Judging a sermon based on audience reception and response is not the best measure of its value/effectiveness. The thrust of the quote is most certainly - though innocuous at the same time - opinion, but carries a measure of truth, that being, a sermon that elicits praises for the speaker may in fact not be the best sermon. With that said, talking to one another after the sermon - about the sermon, if well received - is wholesome and indicative, usually, of a sermon well-preached. Much more could be said, but the quote is a subjective estimation of the benchmark for sermon value. The measure of a good sermon, ultimately, is not seen in hearer response but in its faithfulness to the Word.


----------



## Jack K (Jul 10, 2010)

With sermons I like (we won't mention those I don't like), I often have the response of appreciating it and the preacher. I tell my wife he preached well today. I feel encouraged that the preacher is doing a good job. I judge the sermon and the preacher, and I approve.

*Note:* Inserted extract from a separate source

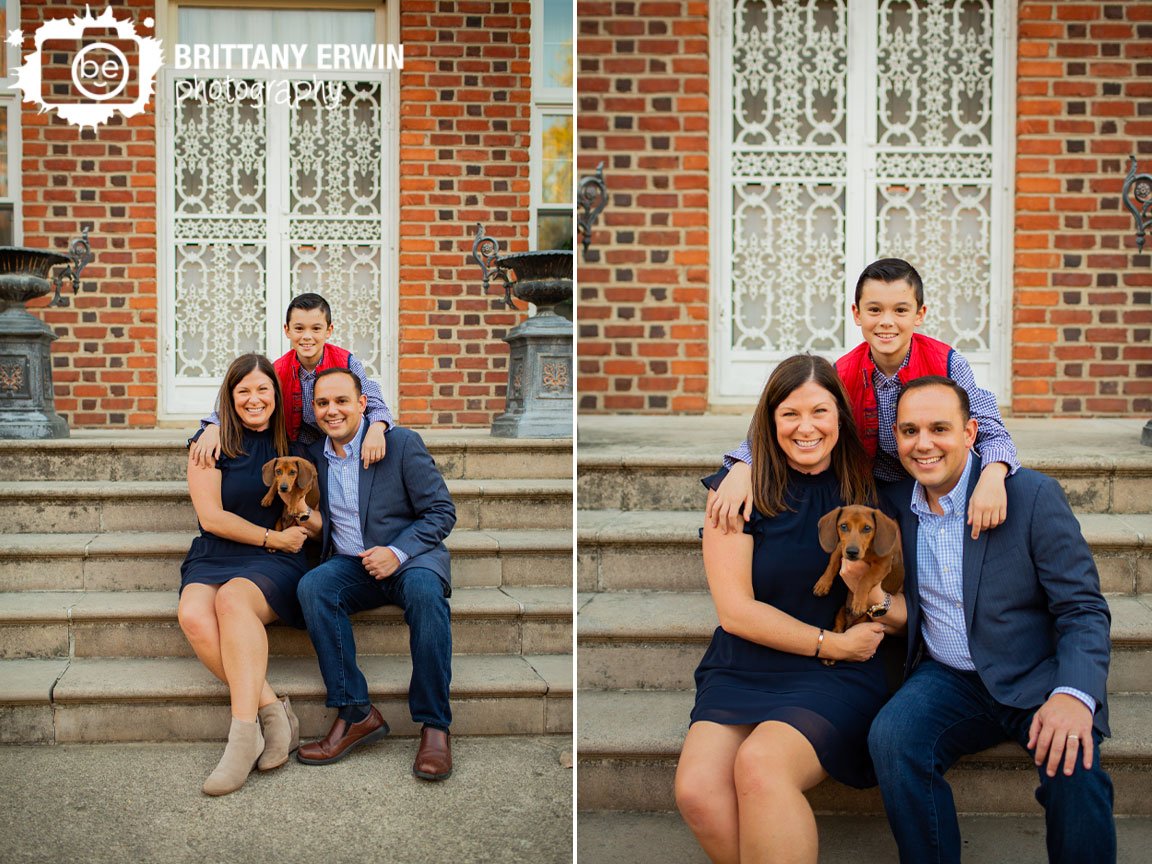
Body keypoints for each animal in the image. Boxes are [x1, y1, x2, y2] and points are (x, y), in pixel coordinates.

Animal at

More rarely, the sermon actually gets to my heart. It judges me, and I worship God or I repent.

I think the above quote is suggesting a sermon that illicits my second response beats one that gets the first. In that, I would agree.


----------



## CNJ (Jul 10, 2010)

Learning something, wanting to learn more, wanting to draw closer to the Lord. Hindrances for me include poor grammar and poor Toastmaster/speaking skills. However, I forgive the later if I have the first.


----------



## MarieP (Jul 10, 2010)

markkoller said:


> "That is not the best sermon which makes the hearers go away talking to one another and praising the speaker, but which makes them go away thoughtful and serious, and hastening to be alone." Bishop Burnet


 
Although the best sermons should also make the hearers go away talking to one another about how great GOD is!!!


----------